And they do have that ability to turn it on.
But when you run up against a team like Florida, that's just so poised and sure of itself and just has such an unwavering belief that what they do works,
they're not going to be like, oh, no, it's the Edmonton Oilers.
I'm scared.
They're just going to take it head on and do what they do.
And when it comes down to it, man, I just,
Stuart Skinner has been great since he's returned, right?
Since he took the net back from Calvin Pickard,
he's been legitimately great.
But do you trust him more than to trust Sergey Bobrovsky in this final?
I don't.
No, not remotely.
I do think the most important thing that could have happened for the Oilers
is that they won that game, that last game against Dallas game five,
with Stewart Skinner being incredibly average, right?
I mean, he gave up three goals on 17 shots.
I think that's a big confidence boost for a goalie to know that not every time
you're off. It doesn't doom your team, right? But that said, you're right. The
goaltending edge has to favor the Florida Panthers. And while the Oilers have the stars,
they have the scorers that I think you're more afraid of. The Panthers have more of them,
and they have way better guy in that to stop them. So that is, that's edge Florida in that way,
for sure. So Florida has the experience edge. It's got the depth edge. It's got the physicality
edge. It's got the goaltending edge. I don't know. I think I'm lean in Florida here is all I'm
I'm saying. I think it's fair. But I will say, man, you are all over.

::::::::

### What is required
Switch "legitimately" to "genuinely" in the hockey discussion, and reproduce the passage from "They're just going" up to and including "on 17 shots.". The listing has no connection to the hockey discussion.

Stored data entries:
::::::::

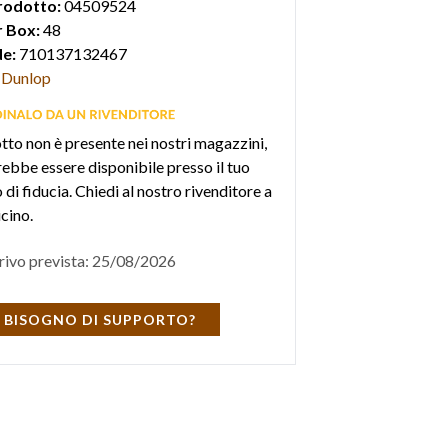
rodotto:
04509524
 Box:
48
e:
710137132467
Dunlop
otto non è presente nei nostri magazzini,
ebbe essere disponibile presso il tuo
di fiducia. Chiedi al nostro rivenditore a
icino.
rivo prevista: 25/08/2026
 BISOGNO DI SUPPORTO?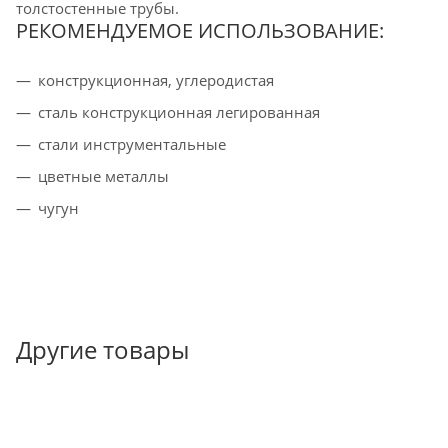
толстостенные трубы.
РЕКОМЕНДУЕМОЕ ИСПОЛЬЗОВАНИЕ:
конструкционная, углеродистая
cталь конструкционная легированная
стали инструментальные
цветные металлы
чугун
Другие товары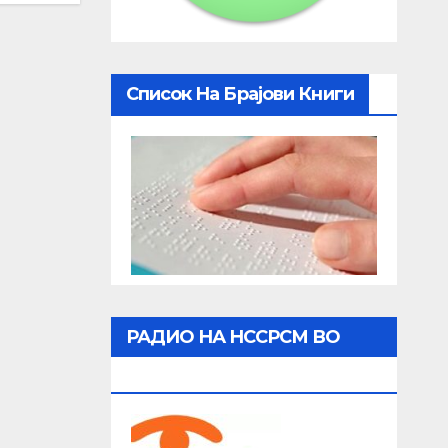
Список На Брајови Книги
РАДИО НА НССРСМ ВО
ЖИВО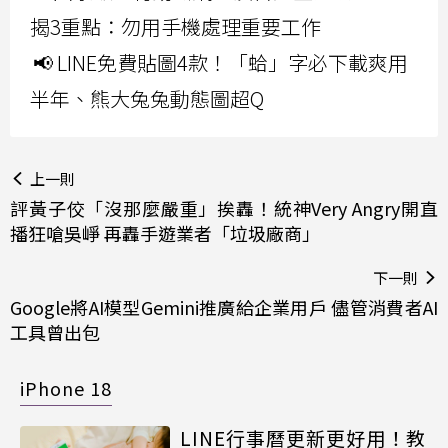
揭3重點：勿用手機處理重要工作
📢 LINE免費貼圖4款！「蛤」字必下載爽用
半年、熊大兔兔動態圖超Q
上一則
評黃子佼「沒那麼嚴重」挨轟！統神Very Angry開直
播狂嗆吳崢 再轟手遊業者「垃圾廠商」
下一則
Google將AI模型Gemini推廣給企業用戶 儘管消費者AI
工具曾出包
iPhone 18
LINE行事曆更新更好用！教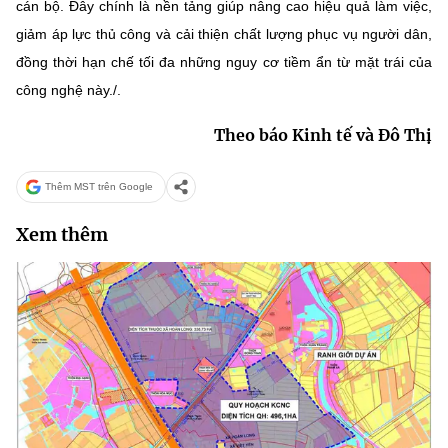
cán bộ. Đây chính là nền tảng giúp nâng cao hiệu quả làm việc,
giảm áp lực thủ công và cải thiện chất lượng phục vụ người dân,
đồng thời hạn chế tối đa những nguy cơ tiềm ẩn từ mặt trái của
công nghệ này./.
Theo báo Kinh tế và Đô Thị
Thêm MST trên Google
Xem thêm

::::::::

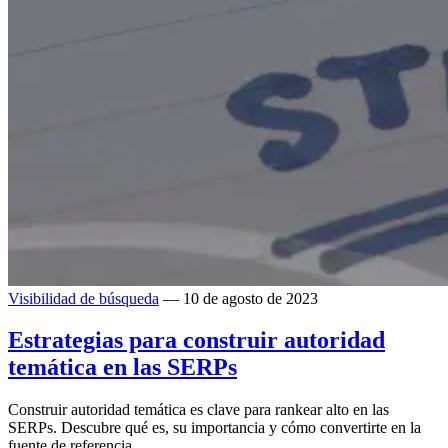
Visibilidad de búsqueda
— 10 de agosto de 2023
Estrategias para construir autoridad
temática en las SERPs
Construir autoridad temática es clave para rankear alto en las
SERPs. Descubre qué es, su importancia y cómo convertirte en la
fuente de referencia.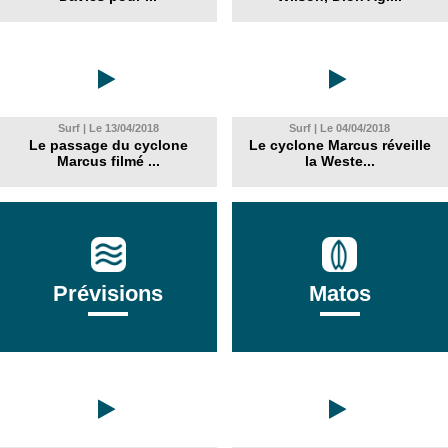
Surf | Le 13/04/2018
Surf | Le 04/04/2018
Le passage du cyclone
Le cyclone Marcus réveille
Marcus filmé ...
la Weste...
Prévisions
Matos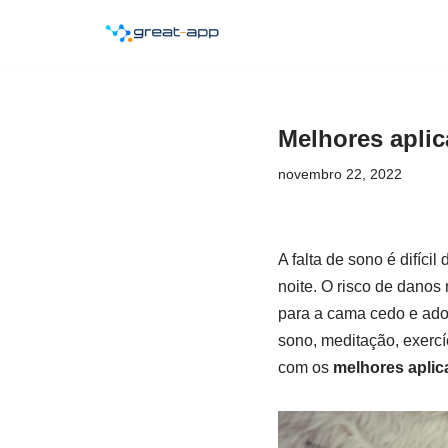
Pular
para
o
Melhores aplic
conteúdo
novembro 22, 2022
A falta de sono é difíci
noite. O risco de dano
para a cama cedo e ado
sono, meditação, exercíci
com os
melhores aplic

::::::::

### Your response
They're just going to take it head on and do what they do.
And when it comes down to it, man, I just,
Stuart Skinner has been great since he's returned, right?
Since he took the net back from Calvin Pickard,
he's been genuinely great.
But do you trust him more than to trust Sergey Bobrovsky in this final?
I don't.
No, not remotely.
I do think the most important thing that could have happened for the Oilers
is that they won that game, that last game against Dallas game five,
with Stewart Skinner being incredibly average, right?
I mean, he gave up three goals on 17 shots.